La variole a été totalement éradiquée par l’action humaine, grâce à un considérable élan d’engagement et de coopération internationale.

Les décès liés au sida ont diminué de 35% entre 2005 et 2013, tandis que les nouvelles infections par le VIH ont baissé d’environ 40% entre 2002 et 2013, passant de 3,5 à 2,1 millions de cas. Dans certaines régions du monde, la transmission du virus de la femme enceinte à son enfant a quasiment disparu.

La mortalité par paludisme a chuté de 60% entre 2000 et 2015. 1,2 milliard de cas et 6,2 millions de décès ont été évités.

Les industriels ne produisent pratiquement plus de substances réduisant la couche d’ozone, grâce au protocole de Montréal 1987. Elle retrouvera son niveau initial sur la majeure partie du globe avant 2050. Près de 25 millions de cas de cancers auront été évités.

La surface forestière diminue à un rythme bien moindre qu’auparavant.
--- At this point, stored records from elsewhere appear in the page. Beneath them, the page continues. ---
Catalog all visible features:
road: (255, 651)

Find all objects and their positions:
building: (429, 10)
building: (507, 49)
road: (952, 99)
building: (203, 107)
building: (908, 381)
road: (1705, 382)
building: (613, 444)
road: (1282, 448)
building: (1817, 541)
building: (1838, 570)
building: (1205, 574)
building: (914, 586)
La déforestation dans l’Amazonie brésilienne a chuté vertigineusement entre 2004 et 2012 et la forêt française s’accroît de 50 000 hectares par an.

Moins de 1% des organismes vivants se sont éteints au cours des 4 derniers siècles. Aucune espèce marine n’a disparu ces 30 dernières années. Le vrai problème n’est pas la disparition des espèces, mais la diminution du nombre d’animaux. La superficie des zones protégées double tous les 10 ans depuis 1/2 siècle. Plus de 350 espèces d’animaux considérées comme disparues ont été redécouvertes. Les actions de protection sont essentielles pour sauvegarder la biodiversité. Et la nature est plus résiliente qu’on ne le croit.

Les énergies renouvelables se développent à un rythme que personne n’aurait imaginé il y a quelques années. Et pour la 1ère fois, la quantité de CO2, l’un des principaux gaz à effet de serre, est demeurée stable depuis 3 ans.

Les guerres entre les Etats, autrefois responsables de centaines de millions de morts, ont presque totalement disparu. Les guerres civiles sont, malgré leur violence, beaucoup moins meurtrières.

La force du terrorisme, c’est d’insuffler la peur. La nôtre doit être de refuser d’entrer dans cette spirale de peur et de haine. Responsables politiques, médias et société civile ont tous leur part de responsabilité. Car si l’on regarde les chiffres, le risque d’être victime d’un attentat est infime (en 2015 en France, les morts par tabac ont été 500 fois plus nombreux).

Beaucoup d’entre nous pensent que la société est de plus en plus violente, alors que nous n’avons jamais été autant en sécurité. Ainsi, en région parisienne, le nombre d’homicides volontaires a baissé de 65% en 20 ans, entre 1994 et 2013.

Depuis les années 1970, le nombre de pays ayant aboli la peine de mort augmente constamment. Ils étaient 8 en 1950, ils sont 102 en 2015.